→ **Dataset extract**
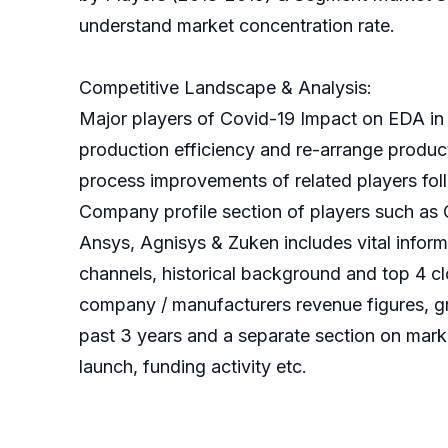
understand market concentration rate.
Competitive Landscape & Analysis:
Major players of Covid-19 Impact on EDA in
production efficiency and re-arrange product
process improvements of related players follo
Company profile section of players such a
Ansys, Agnisys & Zuken includes vital informa
channels, historical background and top 4 cl
company / manufacturers revenue figures, gro
past 3 years and a separate section on mark
launch, funding activity etc.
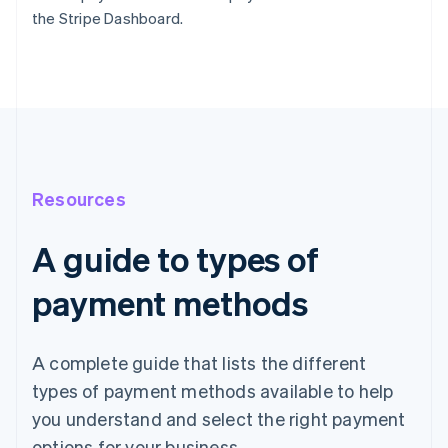
the Stripe Dashboard.
Resources
A guide to types of
payment methods
A complete guide that lists the different
types of payment methods available to help
you understand and select the right payment
options for your business.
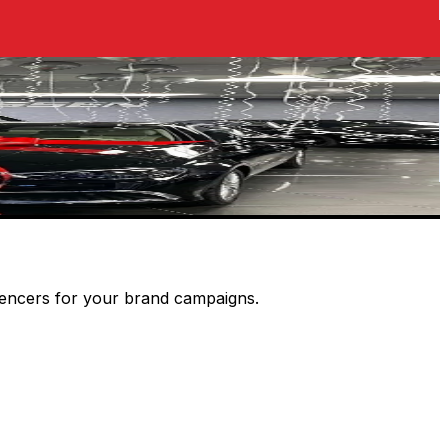
luencers for your brand campaigns.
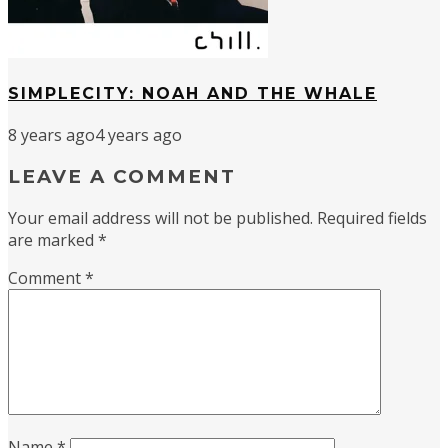
SIMPLECITY: NOAH AND THE WHALE
8 years ago
4 years ago
LEAVE A COMMENT
Your email address will not be published.
Required fields
are marked
*
Comment
*
Name
*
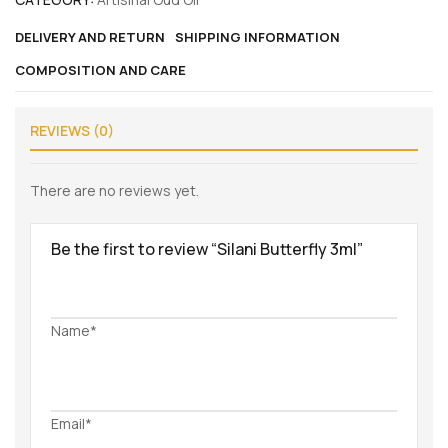
DELIVERY AND RETURN
SHIPPING INFORMATION
COMPOSITION AND CARE
REVIEWS (0)
There are no reviews yet.
Be the first to review “Silani Butterfly 3ml”
Name*
Email*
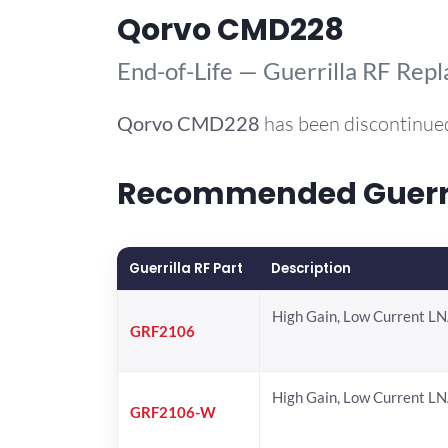
Qorvo CMD228
End-of-Life — Guerrilla RF Rep
Qorvo
CMD228
has been discontinued
Recommended Guerril
Guerrilla RF Part
Description
High Gain, Low Current L
GRF2106
High Gain, Low Current L
GRF2106-W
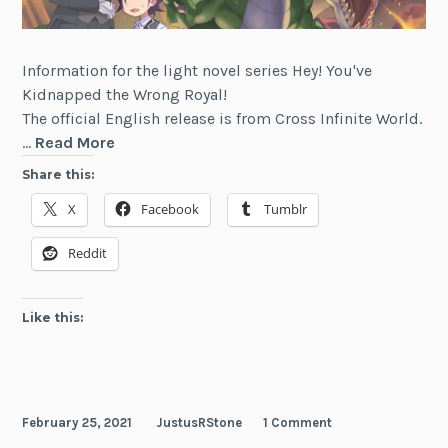
Information for the light novel series Hey! You've
Kidnapped the Wrong Royal!
The official English release is from Cross Infinite World.
Hey!
…
Read More
You've
Share this:
Kidnapped
X
Facebook
Tumblr
the
Wrong
Reddit
Royal!
Like this:
February 25, 2021
JustusRStone
1 Comment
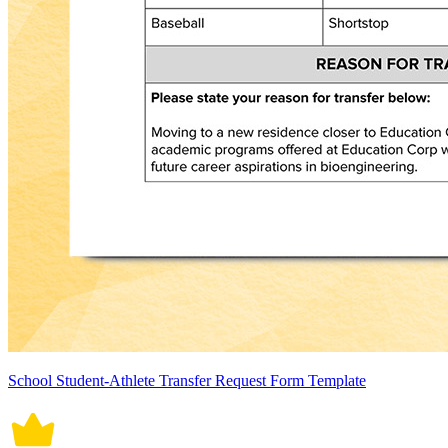
School Student-Athlete Transfer Request Form Template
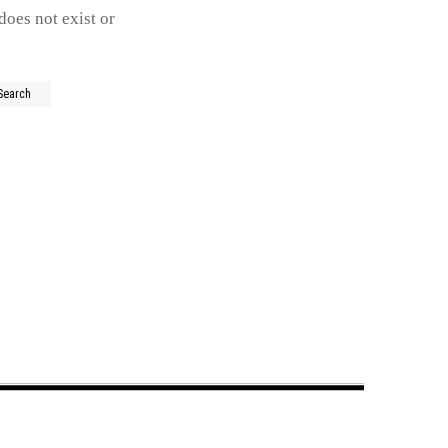
does not exist or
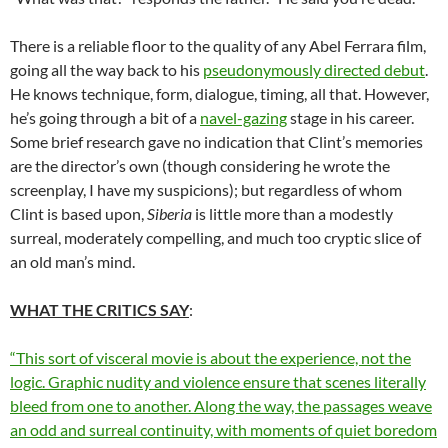
There is a reliable floor to the quality of any Abel Ferrara film,
going all the way back to his
pseudonymously directed debut
.
He knows technique, form, dialogue, timing, all that. However,
he’s going through a bit of a
navel-gazing
stage in his career.
Some brief research gave no indication that Clint’s memories
are the director’s own (though considering he wrote the
screenplay, I have my suspicions); but regardless of whom
Clint is based upon,
Siberia
is little more than a modestly
surreal, moderately compelling, and much too cryptic slice of
an old man’s mind.
WHAT THE CRITICS SAY
:
“This sort of visceral movie is about the experience, not the
logic. Graphic nudity and violence ensure that scenes literally
bleed from one to another. Along the way, the passages weave
an odd and surreal continuity, with moments of quiet boredom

→ **Action item**
The answer is the whole listing retyped exactly, with pictures omitted.

→ **Finished task**
understand market concentration rate.
Competitive Landscape & Analysis:
Major players of Covid-19 Impact on EDA in
production efficiency and re-arrange product
process improvements of related players follo
Company profile section of players such a
Ansys, Agnisys & Zuken includes vital informa
channels, historical background and top 4 cl
company / manufacturers revenue figures, gro
past 3 years and a separate section on mark
launch, funding activity etc.
the Stripe Dashboard.
Resources
A guide to types of
payment methods
A complete guide that lists the different
types of payment methods available to help
you understand and select the right payment
options for your business.
luencers for your brand campaigns.
SIMPLECITY: NOAH AND THE WHALE
8 years ago
4 years ago
LEAVE A COMMENT
Your email address will not be published.
Required fields
are marked
*
Comment
*
Name
*
DELIVERY AND RETURN
SHIPPING INFORMATION
COMPOSITION AND CARE
REVIEWS (0)
There are no reviews yet.
Be the first to review “Silani Butterfly 3ml”
Name*
Email*
Qorvo CMD228
End-of-Life — Guerrilla RF Rep
Qorvo
CMD228
has been discontinued
Recommended Guerril
Guerrilla RF Part
Description
High Gain, Low Current L
GRF2106
High Gain, Low Current L
GRF2106-W
Information for the light novel series Hey! You've
Kidnapped the Wrong Royal!
The official English release is from Cross Infinite World.
Hey!
…
Read More
You've
Share this:
Kidnapped
X
Facebook
Tumblr
the
Wrong
Reddit
Royal!
Like this:
February 25, 2021
JustusRStone
1 Comment
School Student-Athlete Transfer Request Form Template
does not exist or
There is a reliable floor to the quality of any Abel Ferrara film,
going all the way back to his
pseudonymously directed debut
.
He knows technique, form, dialogue, timing, all that. However,
he’s going through a bit of a
navel-gazing
stage in his career.
Some brief research gave no indication that Clint’s memories
are the director’s own (though considering he wrote the
screenplay, I have my suspicions); but regardless of whom
Clint is based upon,
Siberia
is little more than a modestly
surreal, moderately compelling, and much too cryptic slice of
an old man’s mind.
WHAT THE CRITICS SAY
:
“This sort of visceral movie is about the experience, not the
logic. Graphic nudity and violence ensure that scenes literally
bleed from one to another. Along the way, the passages weave
an odd and surreal continuity, with moments of quiet boredom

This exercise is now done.